Deepening foreign exchange scarcity has led some Nigerian banks to increase dollar charges by 45.15 percent per dollar, a customer who has been affected told BusinessDay.
“I performed a dollar transaction on my Globus account last month, I was charged N601 to a dollar. Then yesterday (Friday) I tried again and I was charged N595.08 to a dollar. There is no prompt to let you know that’s the rate you will be charged,” the customer said.
This implies that the bank charged an average rate of N598.04k per dollar compared to N412 percent which banks are supposed to charge after buying from the Central Bank of Nigeria (CBN) at N410 per dollar.
The customer who is a young mother working in a corporate organisation in Lagos, said, “until you get the debit alert before you know how much they charged to a dollar. Both transactions I performed were $100 and I was charged at those rates in September and October respectively.”
Reacting to the development, Uche Uwaleke, professor of finance at Nasarawa State University, Keffi, said, “That is outrageous. Something wrong must be going on there. I expect the bank customers to report to the Banking Supervision Department of the CBN.”
Uwaleke said for the CBN’s forex management policies to succeed, the banks need to be closely monitored especially now that the sale of forex to BDCs has been suspended.
Following the stoppage of dollar sales to the Bureau De Change (BDC) operators in July 2021 by the CBN, the Body of Bank Chief Executive Officers (CEOs) said Naira dollar exchange rate, which fell to as low as N527/$ per dollar in the same month, would recover to at least N423 per dollar but this has not happened.

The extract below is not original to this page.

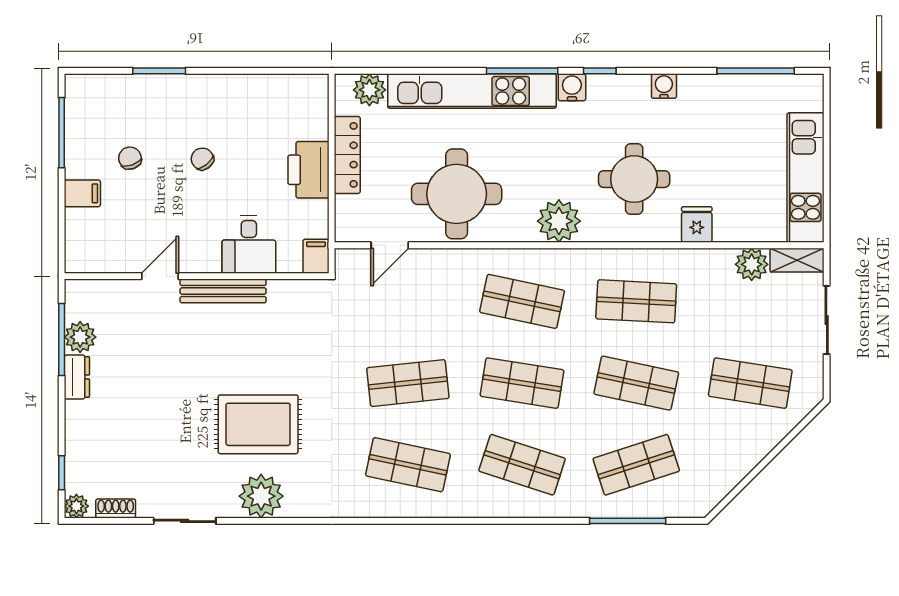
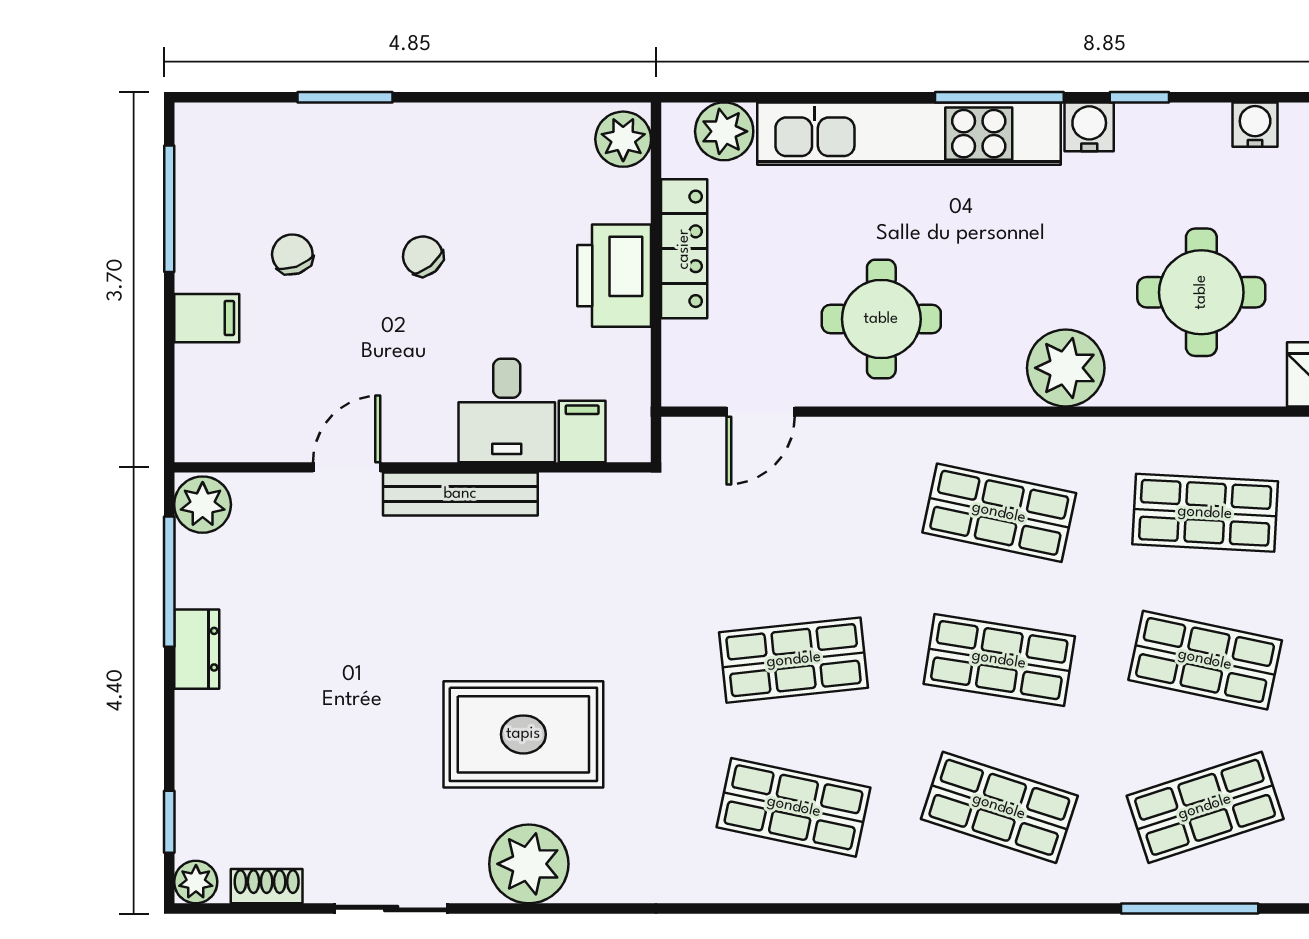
plant: (313, 94) -> (623, 139), added
round table: (457, 194) -> (881, 319), width x0.73, depth x0.73
filing cabinet: (316, 256) -> (582, 431), moved
plant: (80, 337) -> (203, 505), moved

The banks’ CEOs had in a zoom press conference said they have the infrastructure and the capacity to meet the legitimate foreign exchange demand of the end-users.
Such legitimate needs include Business Travel Allowance (BTA), Personal Travel Allowance (PTA), school fees, and medicals.
Herbert Wigwe, chairman of body of banks CEOs said banks were doing everything necessary to avoid abuse of foreign exchange, saying that the process would be centralized for better service delivery.
“Different banks are going to have different processes because you will have to look at your controls, you will have to look at what works for you. There is a lot of abuse around foreign exchange, so we might find that to better control this you might want to decentralise or centralise or a combination of the two,” Segun Agbaje, group chief executive officer GTCO Plc, said.